De spoorwijdte ligt veelal tussen de 400 en 1000 mm, waarbij in Nederland de meestvoorkomende spoorwijdten 600, 650, 700 en 900 mm zijn. Toch heeft er in Nederland ook één lijn bestaan van 350mm.[1] De bovenbouw (rails en biels) varieert van licht materiaal, waarbij het railraam door twee personen gedragen en gelegd kan worden en vaak zonder onderbouw provisorisch gelegd wordt. Dit in tegenstelling tot zwaar materiaal dat ingebed is, en waarop met zware lasten gereden kan worden. Krappe bogen maken het mogelijk om een gunstig spoorverloop te volgen in moeilijk terrein zonder dure ingrepen en kunstwerken (bruggen e.d.). Wissels en draaischijven moesten in het algemeen met de hand bediend worden.

Materieel[bewerken | brontekst bewerken]

Er werden en worden eenvoudige en robuuste voertuigen of lorries gebruikt, vaak waren dit producten uit kleine series of zelfbouw.

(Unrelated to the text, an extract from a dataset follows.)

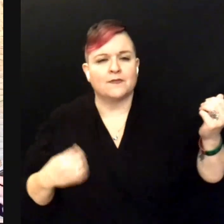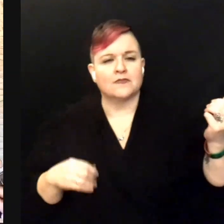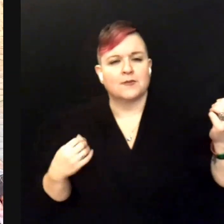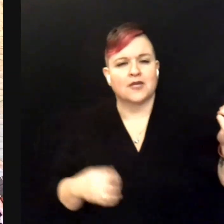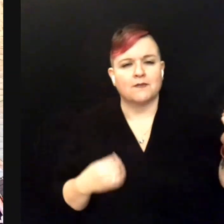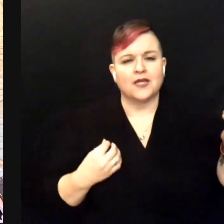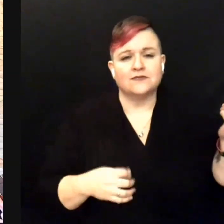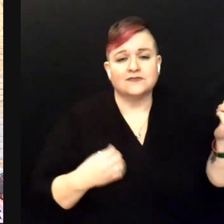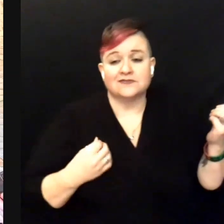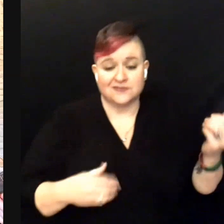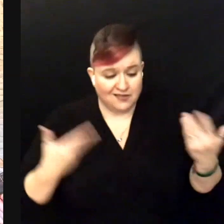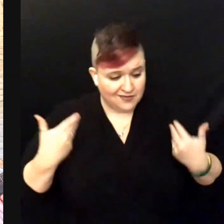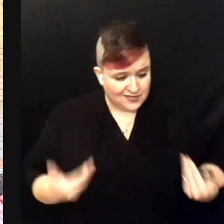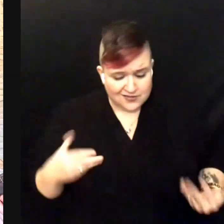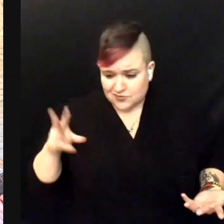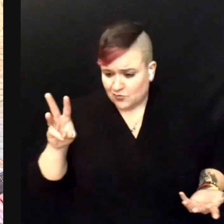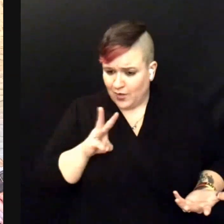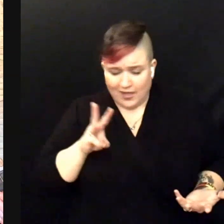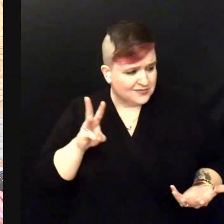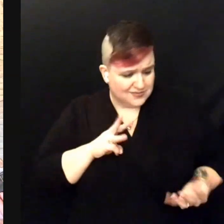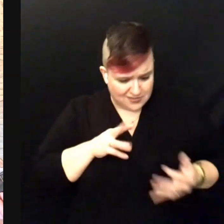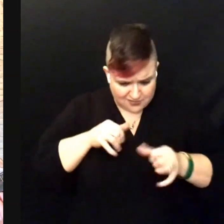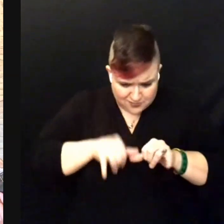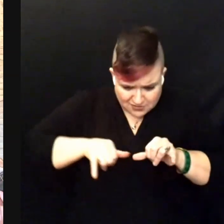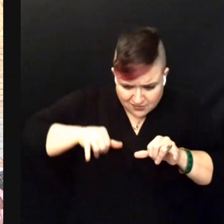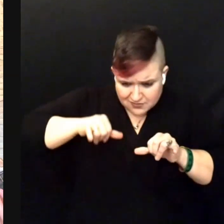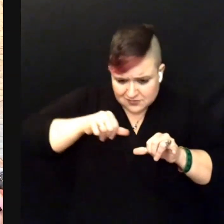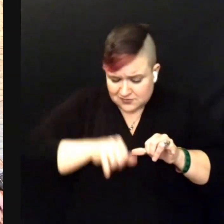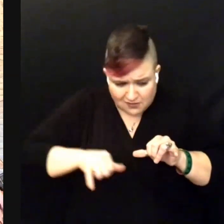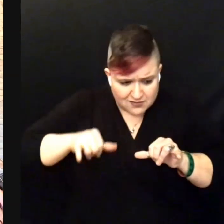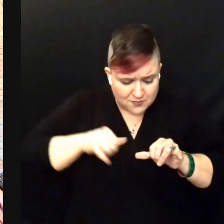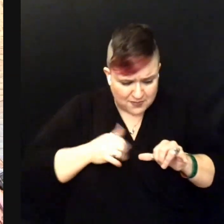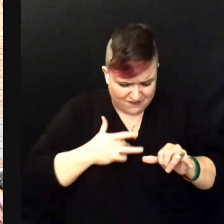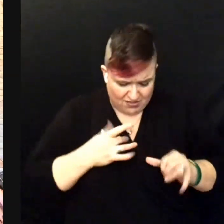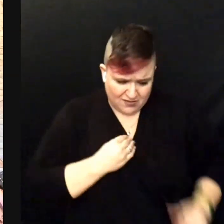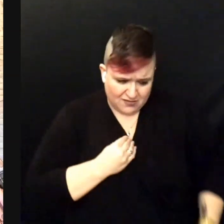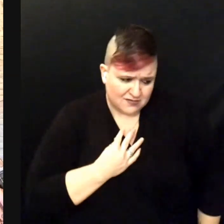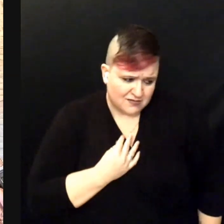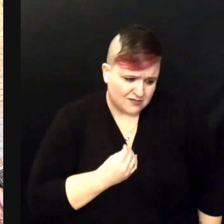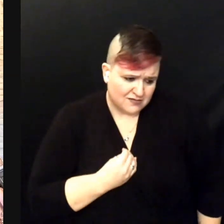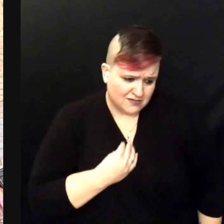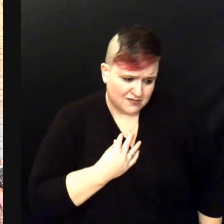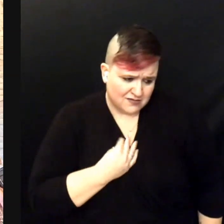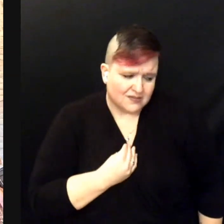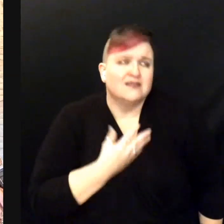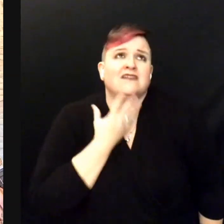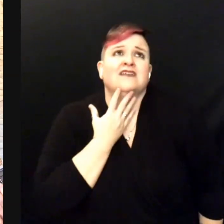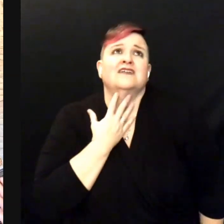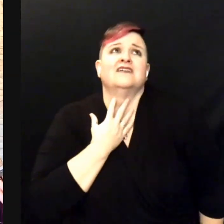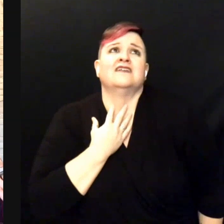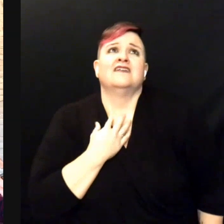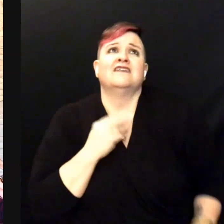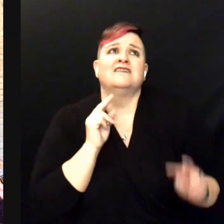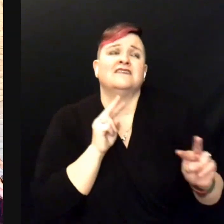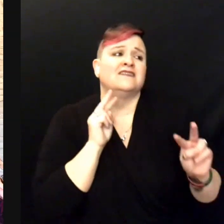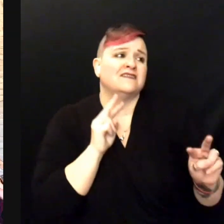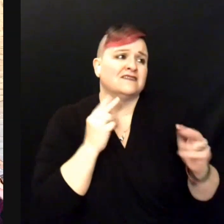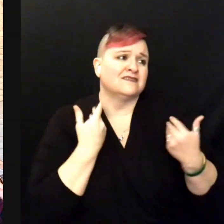This western beating heart of mine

In het begin werden de wagens door paarden getrokken maar ook wel door mensen geduwd, later (in de 19e eeuw) kwamen er locomotieven in gebruik. Eerst werden er stoomlocomotieven gebruikt, maar toen er (in de 20e eeuw) betrouwbare dieselmotoren kwamen werden de locomotieven hiermee uitgevoerd. Het voordeel van deze locomotieven was dat er voor de bediening maar één persoon nodig was en dat de loc niet op stoom hoefde te komen en dus op elk gewenst moment gebruikt kon worden. Ook werden er locomotieven door elektromotoren (accu of bovenleiding) aangedreven, dit vooral in de mijnbouw waar geen uitlaatgassen mogen vrijkomen. Door de lage snelheden van de locomotieven was er geen beveiliging nodig, het rijden op zicht was gewoonte. Soms was er bij het kruisen van grote straten een bel en/of lichtsignaal aanwezig.

Toepassingen[bewerken | brontekst bewerken]

Aannemersspoor[bewerken | brontekst bewerken]

Zoals gebruikt in de aannemerij, bijvoorbeeld bij de aanleg van kanalen en autosnelwegen en dijken, bijvoorbeeld de Afsluitdijk.

Bij de opbouw van het zendstation Radio Kootwijk werd van 1918 tot 1924 gebruikgemaakt van een smalspoor tussen het zendstation en halte Assel voor de aanvoer van materialen. Later ging het goederenvervoer over normaalspoor, en wel in verbinding met het westelijker gelegen station Kootwijk.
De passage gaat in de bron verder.